### Task goal
Reproduce the data below exactly. Skip the pictures.

(Saved entries)
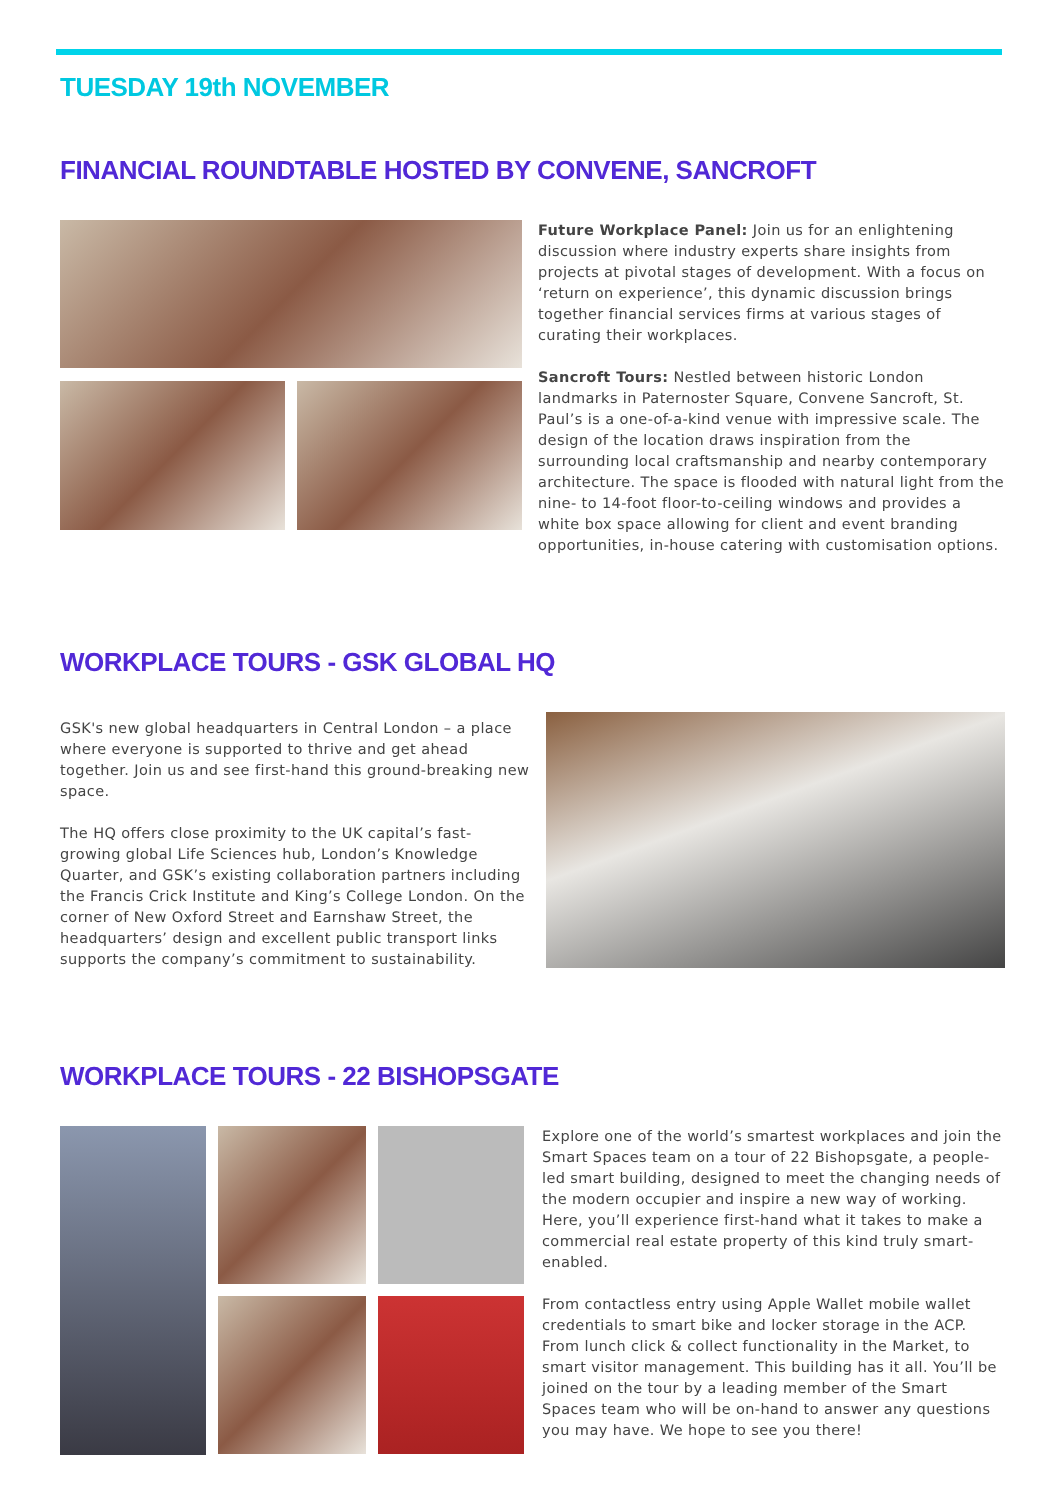TUESDAY 19th NOVEMBER
FINANCIAL ROUNDTABLE HOSTED BY CONVENE, SANCROFT
Future Workplace Panel: Join us for an enlightening discussion where industry experts share insights from projects at pivotal stages of development. With a focus on ‘return on experience’, this dynamic discussion brings together financial services firms at various stages of curating their workplaces.
Sancroft Tours: Nestled between historic London landmarks in Paternoster Square, Convene Sancroft, St. Paul’s is a one-of-a-kind venue with impressive scale. The design of the location draws inspiration from the surrounding local craftsmanship and nearby contemporary architecture. The space is flooded with natural light from the nine- to 14-foot floor-to-ceiling windows and provides a white box space allowing for client and event branding opportunities, in-house catering with customisation options.
WORKPLACE TOURS - GSK GLOBAL HQ
GSK's new global headquarters in Central London – a place where everyone is supported to thrive and get ahead together. Join us and see first-hand this ground-breaking new space.
The HQ offers close proximity to the UK capital’s fast-growing global Life Sciences hub, London’s Knowledge Quarter, and GSK’s existing collaboration partners including the Francis Crick Institute and King’s College London. On the corner of New Oxford Street and Earnshaw Street, the headquarters’ design and excellent public transport links supports the company’s commitment to sustainability.
WORKPLACE TOURS - 22 BISHOPSGATE
Explore one of the world’s smartest workplaces and join the Smart Spaces team on a tour of 22 Bishopsgate, a people-led smart building, designed to meet the changing needs of the modern occupier and inspire a new way of working. Here, you’ll experience first-hand what it takes to make a commercial real estate property of this kind truly smart-enabled.
From contactless entry using Apple Wallet mobile wallet credentials to smart bike and locker storage in the ACP. From lunch click & collect functionality in the Market, to smart visitor management. This building has it all. You’ll be joined on the tour by a leading member of the Smart Spaces team who will be on-hand to answer any questions you may have. We hope to see you there!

### Completed task
TUESDAY 19th NOVEMBER
FINANCIAL ROUNDTABLE HOSTED BY CONVENE, SANCROFT
Future Workplace Panel: Join us for an enlightening discussion where industry experts share insights from projects at pivotal stages of development. With a focus on ‘return on experience’, this dynamic discussion brings together financial services firms at various stages of curating their workplaces.
Sancroft Tours: Nestled between historic London landmarks in Paternoster Square, Convene Sancroft, St. Paul’s is a one-of-a-kind venue with impressive scale. The design of the location draws inspiration from the surrounding local craftsmanship and nearby contemporary architecture. The space is flooded with natural light from the nine- to 14-foot floor-to-ceiling windows and provides a white box space allowing for client and event branding opportunities, in-house catering with customisation options.
WORKPLACE TOURS - GSK GLOBAL HQ
GSK's new global headquarters in Central London – a place where everyone is supported to thrive and get ahead together. Join us and see first-hand this ground-breaking new space.
The HQ offers close proximity to the UK capital’s fast-growing global Life Sciences hub, London’s Knowledge Quarter, and GSK’s existing collaboration partners including the Francis Crick Institute and King’s College London. On the corner of New Oxford Street and Earnshaw Street, the headquarters’ design and excellent public transport links supports the company’s commitment to sustainability.
WORKPLACE TOURS - 22 BISHOPSGATE
Explore one of the world’s smartest workplaces and join the Smart Spaces team on a tour of 22 Bishopsgate, a people-led smart building, designed to meet the changing needs of the modern occupier and inspire a new way of working. Here, you’ll experience first-hand what it takes to make a commercial real estate property of this kind truly smart-enabled.
From contactless entry using Apple Wallet mobile wallet credentials to smart bike and locker storage in the ACP. From lunch click & collect functionality in the Market, to smart visitor management. This building has it all. You’ll be joined on the tour by a leading member of the Smart Spaces team who will be on-hand to answer any questions you may have. We hope to see you there!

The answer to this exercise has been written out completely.